Labels save lives

A call for labels is needed after an allergic reaction in the SCCC cafeteria


Brianna Rich

After a reported allergic reaction by a student, there has been a realization that the cafeteria needs labels which say what is in certain foods. If there were labels, it would save many students from having to worry about what is in the foods.

Under the fluorescent lights and above the checkered tiled floor of Seward County Community Colleges’ cafeteria, a student picked up a seemingly harmless, warm, freshly-baked chocolate chip cookie. To their delight, they took a bite, not thinking anything beyond their simple pleasures, until dread flooded their mouth with the taste of peanuts. 

In disbelief, I, the student, had my friend’s taste just to be sure. Without a doubt, one of my greatest fears came to life. I had about ten, well now nine, minutes before this turned deadly.  

“I thought my roommate was about to die, I was about to cry,” Milo Lancaster, a freshman from Herriman, Utah, said.

“I thought my roommate was about to die, I was about to cry,”

— Milo Lancaster

Having a severe peanut allergy, fear around every food has been engraved into my way of life. If there’s not a label you don’t eat it, even if it’s homemade – especially if it’s homemade.

Labels structure my life. 

But lately, I have been forced to let boundaries down or go hungry because the SCCC cafeteria does not have a single label on any piece of food or dessert. This is the reason I did not suspect peanuts in a chocolate chip cookie that I have eaten many times before.   

The average anaphylaxis reaction takes around 2-15 minutes for me. This means my throat will close off and I will not be able to breathe until I acquire an Epinephrine shot or more commonly known as an epi-pen. 

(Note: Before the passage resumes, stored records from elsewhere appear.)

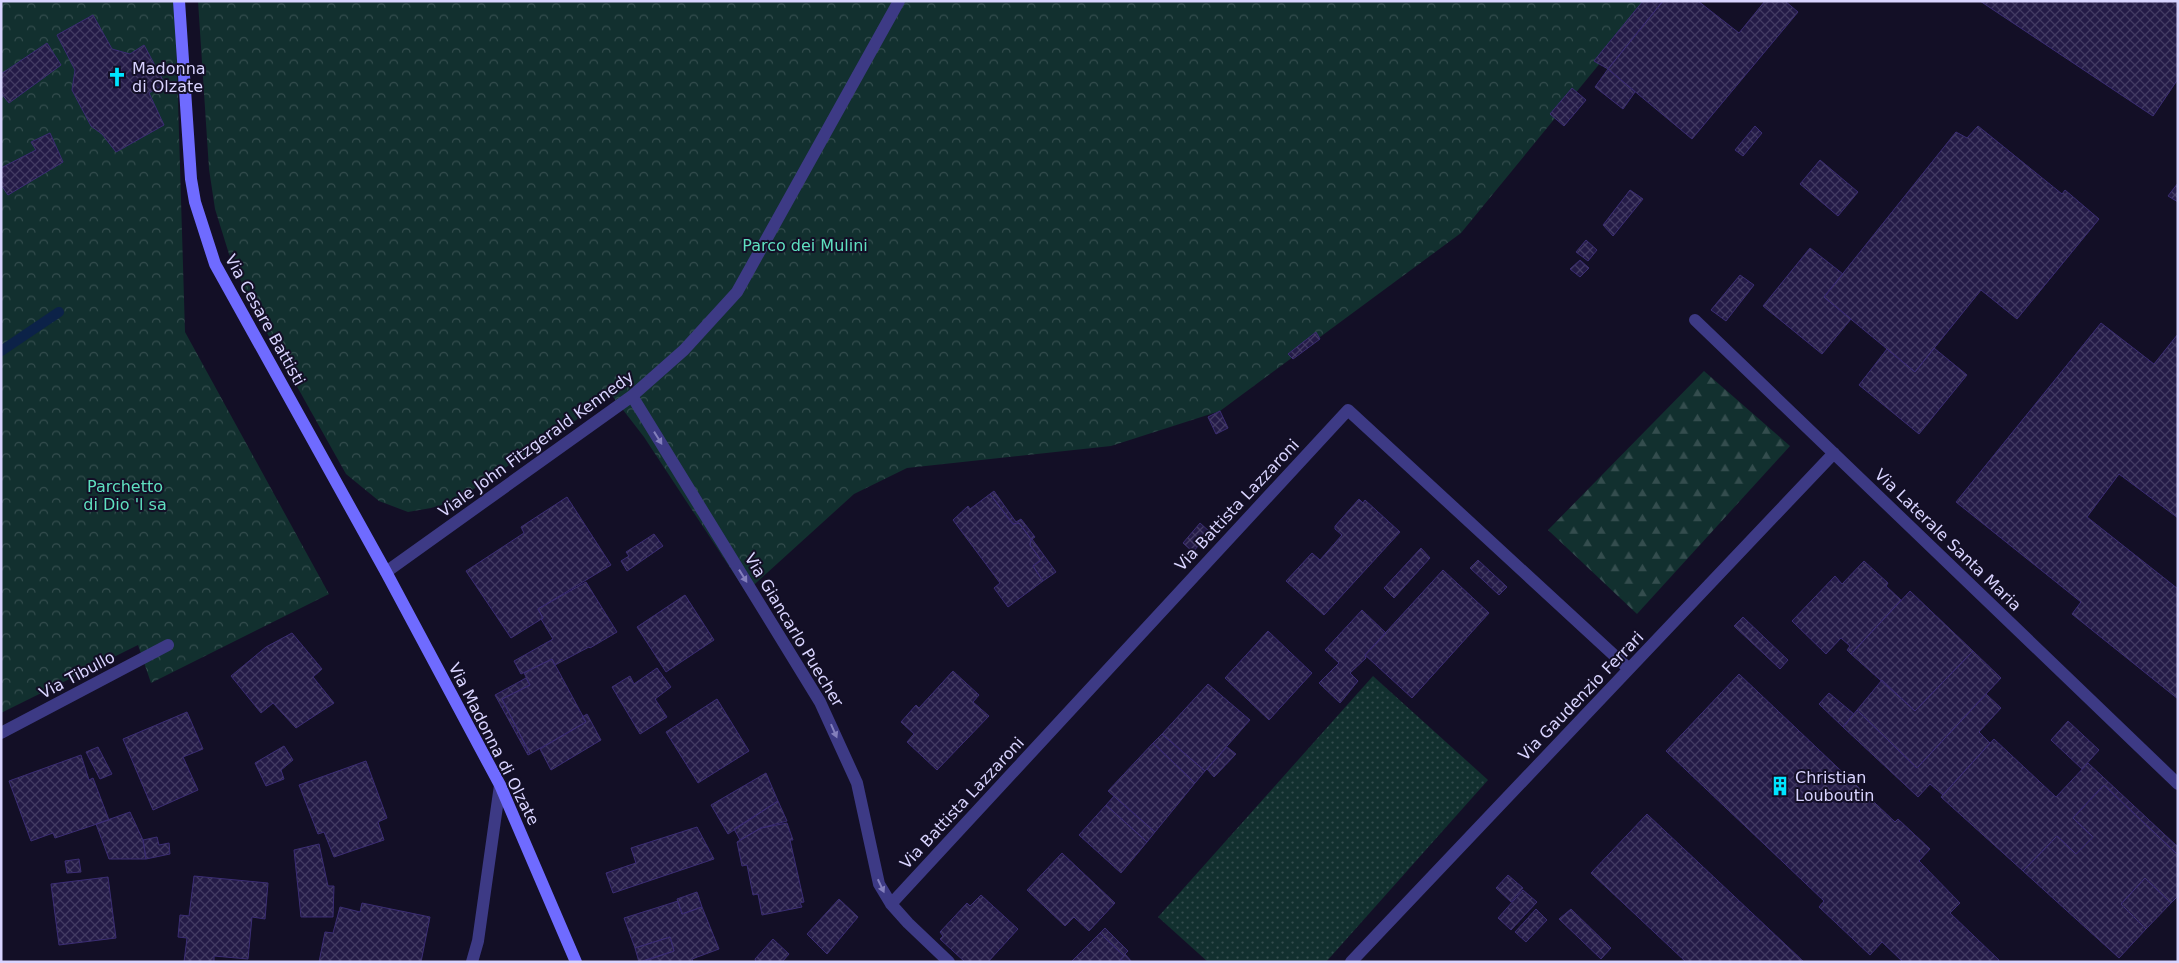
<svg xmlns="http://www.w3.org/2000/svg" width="2179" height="963" viewBox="0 0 2179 963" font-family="'DejaVu Sans',sans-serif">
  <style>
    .grass { fill: url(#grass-dots) }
    .forest { fill: url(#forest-firs) }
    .park { fill: url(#park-crowns) }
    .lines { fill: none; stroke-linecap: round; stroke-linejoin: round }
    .stream { stroke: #0c2248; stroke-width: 10 }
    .building { fill: url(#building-cross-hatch); stroke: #3b2d73 }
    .street { stroke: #3d3a85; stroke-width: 12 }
    .secondary { stroke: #6f6bff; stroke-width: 12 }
    .oneway { fill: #837fbc }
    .labels { text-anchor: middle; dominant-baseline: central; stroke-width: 4; stroke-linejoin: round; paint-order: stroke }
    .poi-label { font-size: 16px; fill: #d9d4ff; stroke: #130f26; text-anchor: start }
    .park-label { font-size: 16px; fill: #5fe0c0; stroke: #130f26 }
    .street-label { font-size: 16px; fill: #d9d4ff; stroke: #130f26 }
  </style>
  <defs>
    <pattern id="grass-dots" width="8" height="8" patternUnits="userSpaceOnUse" patternTransform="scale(1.25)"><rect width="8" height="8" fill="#12302f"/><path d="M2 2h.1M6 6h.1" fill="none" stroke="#344d4e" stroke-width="1.8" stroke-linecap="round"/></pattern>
    <pattern id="forest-firs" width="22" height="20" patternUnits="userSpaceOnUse" patternTransform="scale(1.25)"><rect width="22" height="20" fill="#12302f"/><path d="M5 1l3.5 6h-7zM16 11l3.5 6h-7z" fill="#344d4e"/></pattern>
    <pattern id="park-crowns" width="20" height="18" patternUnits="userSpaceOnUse" patternTransform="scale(1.25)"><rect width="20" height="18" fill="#12302f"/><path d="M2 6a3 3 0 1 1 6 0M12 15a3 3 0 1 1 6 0" fill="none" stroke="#344d4e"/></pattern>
    <pattern id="building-cross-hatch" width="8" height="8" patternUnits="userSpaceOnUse" patternTransform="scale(1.25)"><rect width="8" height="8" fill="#241b47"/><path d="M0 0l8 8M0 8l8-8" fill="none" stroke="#433b63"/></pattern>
  </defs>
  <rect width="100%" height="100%" fill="#130f26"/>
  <path class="grass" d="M1373,676L1488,780L1326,962H1208L1158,917Z"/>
  <path class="forest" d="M1704,371L1790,446L1637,614L1548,530Z"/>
  <path class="park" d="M1,1H175L185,332L329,594L151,683L138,645L1,713Z
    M198,1H1651L1461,233L1220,411L1111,446L907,468L854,494L746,592L644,437L610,393L576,420L456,501L431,508L408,512L379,501L346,474L253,308L229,254L215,209L209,169Z"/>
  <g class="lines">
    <path class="stream" d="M1,351L59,312"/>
  </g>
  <path class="building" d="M1643,1H1663L1608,69L1594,61Z
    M1663,1H1698L1739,33L1765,1H1785L1798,12L1692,139L1608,69Z
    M1980,1H2178V79L2153,116Z
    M93,15L112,49L130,54L144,45L165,84L149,93L164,125L116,152L102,134L91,126L72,90L75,70L57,35Z
    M47,43L61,65L9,103L1,93V74Z
    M1608,69L1635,92L1623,109L1595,87Z
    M1572,88L1586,100L1564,126L1550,114Z
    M1755,126L1762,133L1743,156L1735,150Z
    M1978,126L2062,194L2065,190L2099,219L2017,319L1981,290L1915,372L1824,297L1956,132L1967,138Z
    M50,133L63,162L8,195L1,185V168L36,150L31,142Z
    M1820,160L1858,192L1838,216L1800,184Z
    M2178,183V202L2168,196Z
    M1630,190L1643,199L1613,236L1603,225Z
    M1586,240L1597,250L1588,261L1576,252Z
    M1810,248L1843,274L1824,297L1851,319L1822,354L1763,306Z
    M1580,260L1589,268L1580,277L1570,269Z
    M1740,275L1754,285L1726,321L1711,310Z
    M2101,323L2154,364L2178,334V518L2119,474L2087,517L2178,589V699L2072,614L2081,602L1956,502Z
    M1316,332L1320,339L1293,359L1288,354Z
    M1934,348L1967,375L1919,434L1859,385L1887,349L1915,372Z
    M1220,411L1228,428L1216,434L1208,417Z
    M994,491L1016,522L1021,519L1035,537L1032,539L1056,572L1043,581L1033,566L1041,560L1030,545L1031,539L1019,523L1013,524L990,494Z
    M990,494L1013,524L1019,523L1031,539L1030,545L1041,560L1033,566L1043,581L1008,607L994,588L1000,583L953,520L968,506L970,509Z
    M567,497L611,565L538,609L543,618L511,638L466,571L524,533L521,527Z
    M1359,499L1363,503L1365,500L1400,532L1324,615L1286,581L1312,553L1320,560L1342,535L1335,529V526Z
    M1200,523L1210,532L1193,552L1183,543Z
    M654,534L663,546L627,571L621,561L629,556L626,552Z
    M1421,548L1430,558L1394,598L1384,588Z
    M1478,560L1507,587L1499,595L1470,568Z
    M1864,561L1888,583L1886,586L1901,600L1851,654L1847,650L1850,646L1841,638L1826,654L1792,621L1835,576L1842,584Z
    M1443,570L1489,613L1412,698L1365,655Z
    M586,582L617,632L590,648L589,647L555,665L552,659L521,674L514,661L553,639L541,619L543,618L538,609Z
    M1910,591L1973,651L1915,711L1851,654Z
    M685,595L714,640L666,672L637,627Z
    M1362,610L1386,633L1365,655L1366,658L1350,673L1358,681L1340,703L1319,683L1339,663L1325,650Z
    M1743,617L1788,660L1780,669L1734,626Z
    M1268,631L1312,673L1269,720L1225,678Z
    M292,633L322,669L313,677L334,703L296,728L273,703L261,713L231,676L266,647Z
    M1973,651L2001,678L1917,768L1857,710L1882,680L1915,711Z
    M552,659L586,722L530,754L502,699L530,685L524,673Z
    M657,668L671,687L655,699L667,717L640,734L612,687L630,676L634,684Z
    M953,671L979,695L973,702L989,716L937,770L907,742L914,734L901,722L916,705L919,708Z
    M1739,674L1895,822L1898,819L1930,849L1919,861L1960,903L1950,913L1999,960L1998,962H1903L1882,942L1870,955L1819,907L1824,901L1666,751Z
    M526,678L530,685L502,699L530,754L528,755L495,695Z
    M1208,684L1250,720L1205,771L1162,734Z
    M1829,693L1854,714L1843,727L1819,704Z
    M1986,694L2001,708L1979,732L1990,743L1943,795L1930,784L1918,797L1843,727L1857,710L1917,768Z
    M717,699L749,751L698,783L666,732Z
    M187,712L203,749L183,757L198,790L153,810L123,739Z
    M587,714L601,740L551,770L540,749L586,722L582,717Z
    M2068,721L2099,750L2082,769L2051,740Z
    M1162,734L1205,771L1195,783L1153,743Z
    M1994,739L2056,797L2088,763L2178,847V855L2104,785L2073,818L2093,837L2076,854L2057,836L2023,871L1941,797Z
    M1153,743L1195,783L1155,832L1108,791Z
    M284,746L293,760L281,770L284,779L266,786L255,763Z
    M98,747L112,774L100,779L86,752Z
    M1227,747L1236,754L1214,777L1207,769Z
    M81,755L89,780L93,778L109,820L55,838L53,833L31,841L9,781Z
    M366,761L387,818L378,822L384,840L334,857L324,832L318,834L299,785Z
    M766,773L778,801L728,834L711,805Z
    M2104,785L2178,855V896L2171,903L2145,878L2121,904L2146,929L2119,958L2023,871L2057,836L2076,854L2093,837L2073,818Z
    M1114,796L1155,832L1147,842L1106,805Z
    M778,801L787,821L761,828L740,840L734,829Z
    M1106,805L1147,842L1121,873L1079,835Z
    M130,812L143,840L146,859H109L96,824Z
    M1647,814L1648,815L1804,962H1686L1591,873Z
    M787,823L793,840H790L804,902L800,903L802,907L762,915L758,894L753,895L747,865L742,866L737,842L761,828Z
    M697,827L714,859L613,893L606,873L636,863L631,848Z
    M157,837L159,845L169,843L170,854L146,859L143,840Z
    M319,844L328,886H334L333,917H301L294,850Z
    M1062,853L1115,903L1089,931L1074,917L1065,926L1027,890Z
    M79,859L81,872L67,873L65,861Z
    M1508,875L1523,888L1511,902L1496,888Z
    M194,876L268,883L265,919L252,917L248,959L214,956V962H184L187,938L178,937L180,915L189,916Z
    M108,877L116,938L59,945L51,884Z
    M2145,878L2171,903L2146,929L2121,904Z
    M1523,890L1537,902L1511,930L1498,918Z
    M697,892L702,907L682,914L677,899Z
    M981,895L1018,929L988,962H965L940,939L943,936L940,932L967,903L970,906Z
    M839,899L858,917L827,954L807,934Z
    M678,901L682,914L702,907L719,949L692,959L693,962H642L674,951L670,937L635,948L624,918Z
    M362,903L430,917L421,962H319L325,932L333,933L340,907L360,912Z
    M1536,909L1547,920L1526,942L1515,932Z
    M1571,909L1611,948L1601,959L1559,919Z
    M1105,928L1128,951L1125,954L1132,962L1120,960L1124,956L1100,933Z
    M1100,933L1124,956L1120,960L1122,962H1071Z
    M670,937L674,951L639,962L635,948Z
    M773,939L789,954L782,962H756L755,959Z"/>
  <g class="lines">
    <path class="street" d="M1695,320L2178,784
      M632,396L820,702L857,783L879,884L891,904L908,923L949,962
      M386,572L632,396L684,350L737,292L899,1
      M1,733L168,645
      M891,904L1348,410L1629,669
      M472,962L478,941L500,785
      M1351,962L1834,453"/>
    <path class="secondary" d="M179,1L191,179L195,202L215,264L386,572L500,785L576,962"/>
  </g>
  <defs><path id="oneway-solid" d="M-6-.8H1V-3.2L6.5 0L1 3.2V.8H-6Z" transform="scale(1.25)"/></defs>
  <g class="oneway">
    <use href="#oneway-solid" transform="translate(658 438) rotate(58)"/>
    <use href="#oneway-solid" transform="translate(743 576) rotate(58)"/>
    <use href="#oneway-solid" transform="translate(834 731) rotate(66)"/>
    <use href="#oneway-solid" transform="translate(881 886) rotate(65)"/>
  </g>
  <defs>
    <symbol id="church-bare" viewBox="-9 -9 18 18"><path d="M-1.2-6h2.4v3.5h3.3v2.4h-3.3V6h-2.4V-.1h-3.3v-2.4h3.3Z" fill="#00e5ff" stroke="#130f26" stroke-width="2.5" paint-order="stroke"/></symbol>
    <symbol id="building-bare" viewBox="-9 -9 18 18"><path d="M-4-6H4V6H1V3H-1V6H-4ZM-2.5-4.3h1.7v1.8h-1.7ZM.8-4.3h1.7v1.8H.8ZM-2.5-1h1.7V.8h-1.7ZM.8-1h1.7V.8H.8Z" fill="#00e5ff" stroke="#130f26" stroke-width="2.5" paint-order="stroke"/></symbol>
  </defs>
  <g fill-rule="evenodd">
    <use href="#church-bare" x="103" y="63" width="28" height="28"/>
    <use href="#building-bare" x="1766" y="772" width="28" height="28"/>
  </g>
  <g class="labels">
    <g class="poi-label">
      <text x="132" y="68">Madonna<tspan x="132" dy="18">di Olzate</tspan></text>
      <text x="1795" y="777">Christian<tspan x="1795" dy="18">Louboutin</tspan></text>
    </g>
    <g class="park-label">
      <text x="805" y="245">Parco dei Mulini</text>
      <text x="125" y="486">Parchetto<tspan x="125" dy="18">di Dio 'l sa</tspan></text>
    </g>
    <g class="street-label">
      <text transform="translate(265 320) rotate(61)">Via Cesare Battisti</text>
      <text transform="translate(536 444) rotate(-36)">Viale John Fitzgerald Kennedy</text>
      <text transform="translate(1237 505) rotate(-47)">Via Battista Lazzaroni</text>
      <text transform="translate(1948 540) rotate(44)">Via Laterale Santa Maria</text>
      <text transform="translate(794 630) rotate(59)">Via Giancarlo Puecher</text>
      <text transform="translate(77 675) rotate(-28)">Via Tibullo</text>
      <text transform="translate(1581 696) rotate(-46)">Via Gaudenzio Ferrari</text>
      <text transform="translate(494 744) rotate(63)">Via Madonna di Olzate</text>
      <text transform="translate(962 803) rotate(-47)">Via Battista Lazzaroni</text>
    </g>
  </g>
  <rect width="2179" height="963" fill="none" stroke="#d9d4ff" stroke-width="5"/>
</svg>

What most people don’t know is that an epi-pen costs almost $700 on average for 2 shots, according to Medical News Today. I am beyond blessed to be able to afford this but in the past, it was not feasible so my family and I learned to manage. If time allows before a reaction begins, you can take the max Benadryl and just hope it’s strong enough to stop your reaction. Luckily this proved effective after the cookie fiasco but what if it hadn’t? 

Had a reaction occurred, it would have followed with the epi-pen and a trip straight to the emergency room. It also would have refrained me from all athletic activity for a couple of days and without a doubt a little bit of trauma. 

This opened my eyes to the need for labels or warnings in the cafeteria. If a warning of “may contain nuts” were on display, I would have completely detoured myself from this edible mistake. 

Beyond labels, food safety is also a major concern, as cross-contamination is very dangerous. 

I was able to stop my reaction because I knew I had eaten an allergen. Had I not known, it would have been too late. Peanuts and coconut have both been seen in the salad bar and around the ice cream toppings. 

My proposal is when the cafeteria uses common food allergies, they need to inform the customers through either labels, warnings or verbally. Not only would they bring down the fear of many students who have similar allergies to me but it would improve the confidence consumers have in the safety and handling of their food.

I do appreciate and applaud the cafeteria staff for the cleanliness and organization of food but labels are needed for students like me to not fear every bite they take not knowing if it will be their last.